2. Windows系统中HOOK机制的使用步骤
使用HOOK机制可以简单地分成定义钩子函数、安装钩子和卸载钩子三步:
(1)定义钩子函数
钩子函数式一种特殊的回调函数,有关回调函数在这里先不做撰述。钩子监视的特定事件发生后,系统会调用钩子函数进行处理。不同事件的钩子函数的形式各不相同,我们以鼠标钩子函数举例说明钩子函数的原型:
LRESULT CALLBACK HookProc( int nCode, WPARAM wParam, LPARAM IParam );
参数wParam和IParam包含所钩消息的信息,比如鼠标位置/状态、键盘按键等。nCode包含有关消息本身的信息,比如是否从消息队列中移出。该函数的具体功能是先从钩子函数中实现自定义的功能,然后调用函数CallNextHookEx,把钩子信息传递给钩子链的下一个钩子函数。
(2)安装钩子
在程序初始化的时候,调用函数SetWindowsHookEx安装钩子。其函数原型为:
HHook SetWindowsHookEx( int idHook, HOOKPROC lpfn, HINSTANCE hMod, DWORD dwThreadId );
参数idHook表示钩子类型,和钩子函数类型对应。比如WH_KEYBOARD表示键盘钩子等。lpfn是钩子函数所在的地址,也就是(1)中HookProc函数的地址。hMod是钩子函数所在的实例的句柄,对于系统钩子,该参数为钩子函数所在的DLL句柄。dwThreadId指定钩子所监视的线程的线程号。对于系统钩子,该参数为NULL。
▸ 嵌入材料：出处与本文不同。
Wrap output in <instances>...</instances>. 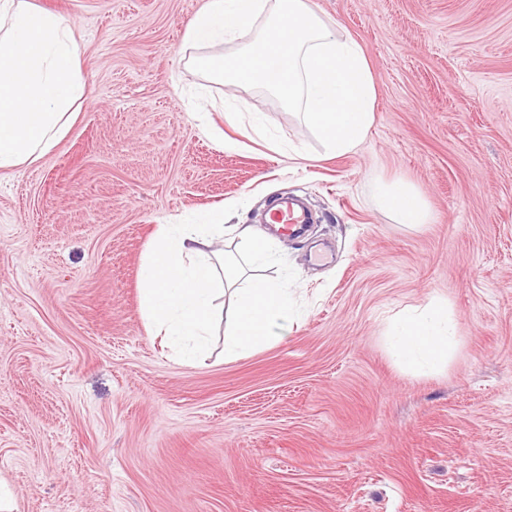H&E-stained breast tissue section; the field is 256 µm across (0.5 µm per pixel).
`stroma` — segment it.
I'll list each match as a JSON object with an SVG mask.
<instances>
[{"mask_svg":"<svg viewBox=\"0 0 512 512\" xmlns=\"http://www.w3.org/2000/svg\"><path fill=\"white\" fill-rule=\"evenodd\" d=\"M83 47L59 145L0 171V485L14 512H512V0H312L364 49L375 121L328 151L259 88L189 63L206 0H37ZM233 150L218 147L194 111ZM237 112L239 124L224 115ZM259 113L263 138L242 133ZM433 220L396 223L376 181ZM317 214L261 273L304 312L262 350L186 364L142 314L158 225L271 199ZM448 302L423 374L393 320Z\"/></svg>","mask_w":512,"mask_h":512,"instance_id":"35a3bbf8","label":"stroma"}]
</instances>
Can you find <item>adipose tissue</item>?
Segmentation results:
<instances>
[{"label":"adipose tissue","mask_w":512,"mask_h":512,"mask_svg":"<svg viewBox=\"0 0 512 512\" xmlns=\"http://www.w3.org/2000/svg\"><path fill=\"white\" fill-rule=\"evenodd\" d=\"M184 40L202 48L194 59L199 70L274 95L329 151L348 153L365 141L377 100L365 52L309 0H206ZM232 40L242 41V50L221 53ZM81 55L66 17L33 0H0V170L35 164L65 138L84 102ZM378 196L398 223L430 220L408 183L381 185ZM223 221L219 210L202 224L158 225L142 265V313L188 361L209 349L218 296L231 307L224 331L230 359L269 345L295 315L286 288L249 275L242 264L269 259L267 233L245 224L228 230ZM392 337L404 364L438 370L456 345L447 301L414 309L393 325Z\"/></svg>","instance_id":"adipose-tissue-1"}]
</instances>
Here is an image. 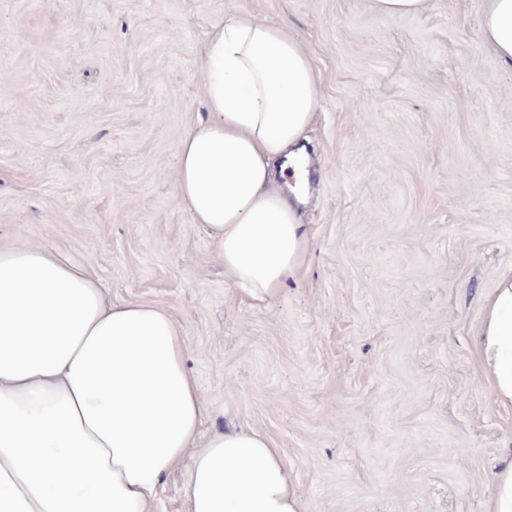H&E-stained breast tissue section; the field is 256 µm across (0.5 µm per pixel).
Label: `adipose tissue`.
I'll list each match as a JSON object with an SVG mask.
<instances>
[{"mask_svg": "<svg viewBox=\"0 0 512 512\" xmlns=\"http://www.w3.org/2000/svg\"><path fill=\"white\" fill-rule=\"evenodd\" d=\"M480 35L512 67V0H483ZM203 55L208 115L179 142L175 199L204 225L225 280L267 302L311 246L300 145L318 74L285 27L245 12L212 24ZM476 336L485 379L512 405V274ZM186 349L164 308L112 302L45 245H0V512H155L178 466L189 512H303L266 433L203 435L210 410Z\"/></svg>", "mask_w": 512, "mask_h": 512, "instance_id": "1", "label": "adipose tissue"}]
</instances>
SetWindowsHookEx返回所安装的钩子句柄。
(3)卸载钩子
当不再使用钩子时,必须及时卸载。简单地调用函数BOOL UnhookWindowsHookEx( HHook hhk );
参数hhk就是(2)中SetWindowsHookEx返回所安装的钩子句柄。
3. HOOK API技术
HOOK API是指截获特定进程或系统对某个API函数的调用,使得API的执行流程转向指定的代码。Windows下的应用程序都有自己的地址空间,它们只能调用自己地址空间中的函数,所以在HOOK API之前,必须将一个可以代替API执行的自定义函数(一般称为代理函数)的执行代码注入到目标进程,然后再想办法将目标进程对该API的调用改为对注入到目标进程中的自定义函数的调用,这样即可实现拦截API函数。Windows下的应用程序都建立在API函数之上,所以截获API是一项相当有用的技术,使得用户有机会干预其他应用程序的程序流程。
下面先简单介绍一种系统钩子注入DLL的方法:
对系统钩子而言,当安装钩子的函数SetWindowsHookEx调用成功后,Windows在系统内部对系统中的所有进程自动调用LoadLibrary函数,强迫它们加载钩子函数执行代码的模块,这就是这些进程能够访问钩子函数的原因。我们可以创建一个系统钩子,并将包含钩子函数执行代码的模块编译成DLL(该DLL中包含代码函数的代码),就可以实现DLL的自动注入。
使用Windows钩子注入特定DLL到其他进程,一般都安装WH_GETMESSAGE钩子,这是因为Windows下的应用程序大部分都需要调用GetMessage或PeekMessage函数从消息队列中获取消息,所以它们都会加载钩子函数所在的DLL。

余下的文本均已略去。